En el primer día de kínder, mi mamá había decidido llevarme a la escuela; los dos estábamos tan nerviosos que ella quería estar ahí hasta el momento en el que entrara a la clase. Me tomé un poco más de lo esperado para arreglarme debido a mi brazo que no había terminado de sanar. El yeso se extendía varios centímetros por encima de mi codo, lo cual significaba que, al bañarme, tenía que cubrir mi brazo entero con una bolsa de látex diseñada especialmente. La bolsa había sido creada para ser compacta y sellar su abertura, repeliendo el agua que de otra forma destruiría el yeso. Me había vuelto bastante hábil para ajustar la bolsa por mi propia cuenta. Sin embargo, esa mañana —quizá por mi emoción o nerviosismo—, no había jalado el tirante con la suficiente firmeza, y a la mitad del baño pude sentir al agua acumulándose dentro de la bolsa y alrededor de mis dedos. Salté hacia afuera y rompí el escudo de látex, pero podía sentir que la masa anteriormente rígida se había suavizado después de absorber el agua.
No existe ninguna forma de limpiar efectivamente el área entre tu cuerpo y el yeso; la piel muerta que, normalmente se hubiera caído, solo se queda ahí. Cuando se humedece, emite un hedor, y este hedor aparentemente es proporcional a la cantidad de humedad introducida, ya que poco después de que traté de secarme, fui agredido por la poderosa esencia de podrido. Conforme seguí frotando el yeso agitadamente con la toalla, empezó a desintegrarse.
Me estaba sintiendo cada vez más estresado. Había asignado tanto esfuerzo como un niño era capaz hacerlo a su primer día de escuela. Me había sentado con mi mamá escogiendo mi ropa la noche anterior; había invertido mucho tiempo seleccionando mi mochila; y había albergado la anticipación excesiva de mostrarle a todos mi lonchera que tenía a las Tortugas Ninja en ella. Había caído en el hábito de mi mamá de referirme a estos niños, que aún no había conocido, como mis «amigos», pero a medida que la condición del yeso empeoraba, me sentí profundamente triste ante el pensamiento de que no podría aplicar esa etiqueta con nadie para cuando el día finalizara.
Derrotado, se lo enseñé a mi mamá.
Nos tomó treinta minutos sacar la mayoría de la humedad.

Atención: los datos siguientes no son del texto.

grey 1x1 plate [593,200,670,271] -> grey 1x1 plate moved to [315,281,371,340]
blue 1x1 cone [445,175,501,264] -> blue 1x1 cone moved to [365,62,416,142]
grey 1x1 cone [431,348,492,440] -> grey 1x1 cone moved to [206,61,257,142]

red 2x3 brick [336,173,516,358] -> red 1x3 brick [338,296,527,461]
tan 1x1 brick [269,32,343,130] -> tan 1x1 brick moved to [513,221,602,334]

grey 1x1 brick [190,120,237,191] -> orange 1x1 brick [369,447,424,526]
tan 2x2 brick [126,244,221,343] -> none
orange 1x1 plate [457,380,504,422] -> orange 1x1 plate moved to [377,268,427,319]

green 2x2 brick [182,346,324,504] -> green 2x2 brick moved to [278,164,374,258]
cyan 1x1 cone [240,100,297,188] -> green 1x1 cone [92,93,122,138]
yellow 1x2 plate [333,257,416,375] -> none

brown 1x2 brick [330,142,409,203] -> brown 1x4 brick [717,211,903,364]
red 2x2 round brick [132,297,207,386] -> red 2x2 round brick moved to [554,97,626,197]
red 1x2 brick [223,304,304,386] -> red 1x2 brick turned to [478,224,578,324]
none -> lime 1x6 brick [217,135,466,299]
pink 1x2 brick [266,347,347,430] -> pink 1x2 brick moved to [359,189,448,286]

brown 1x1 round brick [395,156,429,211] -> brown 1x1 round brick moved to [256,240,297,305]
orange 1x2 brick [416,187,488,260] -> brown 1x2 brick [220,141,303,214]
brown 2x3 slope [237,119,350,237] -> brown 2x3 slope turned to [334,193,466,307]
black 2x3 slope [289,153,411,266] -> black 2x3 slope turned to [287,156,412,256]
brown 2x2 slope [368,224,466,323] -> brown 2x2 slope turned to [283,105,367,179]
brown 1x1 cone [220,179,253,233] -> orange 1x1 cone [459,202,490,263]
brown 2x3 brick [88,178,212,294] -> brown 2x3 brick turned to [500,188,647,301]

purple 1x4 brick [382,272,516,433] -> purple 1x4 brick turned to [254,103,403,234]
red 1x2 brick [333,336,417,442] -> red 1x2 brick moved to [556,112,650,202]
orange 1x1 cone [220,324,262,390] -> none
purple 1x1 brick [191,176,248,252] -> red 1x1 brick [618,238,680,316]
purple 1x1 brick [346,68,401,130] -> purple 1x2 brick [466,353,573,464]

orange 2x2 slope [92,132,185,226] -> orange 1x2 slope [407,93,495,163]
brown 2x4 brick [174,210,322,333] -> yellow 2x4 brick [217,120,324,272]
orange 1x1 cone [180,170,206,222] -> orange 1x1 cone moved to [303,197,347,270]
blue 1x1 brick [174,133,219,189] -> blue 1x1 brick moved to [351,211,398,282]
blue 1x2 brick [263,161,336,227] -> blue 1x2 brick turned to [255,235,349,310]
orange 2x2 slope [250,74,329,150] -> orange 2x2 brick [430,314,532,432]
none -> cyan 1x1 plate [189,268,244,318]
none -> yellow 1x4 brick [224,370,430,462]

Para solucionar el problema del olor, mi mamá cortó capas de jabón y las metió por debajo del yeso para enmascarar el olor rancio con uno más agradable.
Una vez que llegamos a la escuela, mis compañeros de clase ya habían iniciado su segunda actividad, y yo fui delegado a uno de los equipos. No se me aclaró cuáles eran las instrucciones de la actividad, y dentro de cinco minutos ya había violado las reglas tan irreparablemente, que los demás miembros del equipo se quejaron con la maestra y la cuestionaron sobre por qué tenía que estar con ellos.
Había traído un marcador a la escuela con la esperanza de que pudiera recolectar algunas firmas o dibujos para mi yeso, y súbitamente me sentía torpe por tener el marcador en mi bolsillo.
A los preescolares se nos reservaba la cafetería para almorzar, pero algunas de las mesas no estaban disponibles, de modo que nadie se tuviera que sentar solo. Estaba rasguñándome tímidamente bajo los extremos quebradizos de mi yeso cuando un niño se sentó frente a mí.
—Me gusta tu lonchera —comentó.
Podía notar que se estaba burlando de mí, y me torné muy enojado. En mi mente, mi lonchera era la última cosa buena de mi día. No alcé la vista de mi brazo, y sentí un ardor en mis ojos por las lágrimas que estaba reprimiendo. Lo miré solo para decirle que me dejara en paz, pero antes de que pudiera expulsar las palabras, algo me detuvo.
Teníamos la misma lonchera.
Me reí:
—¡A mí también me gusta tu lonchera!
—Pienso que Miguelangelo es el más genial —me dijo imitando movimientos de nunchaku.
Estaba a la mitad de mi argumento de que Rafael era mi favorito, cuando botó su cartón de leche abierto desde la mesa y sobre su regazo.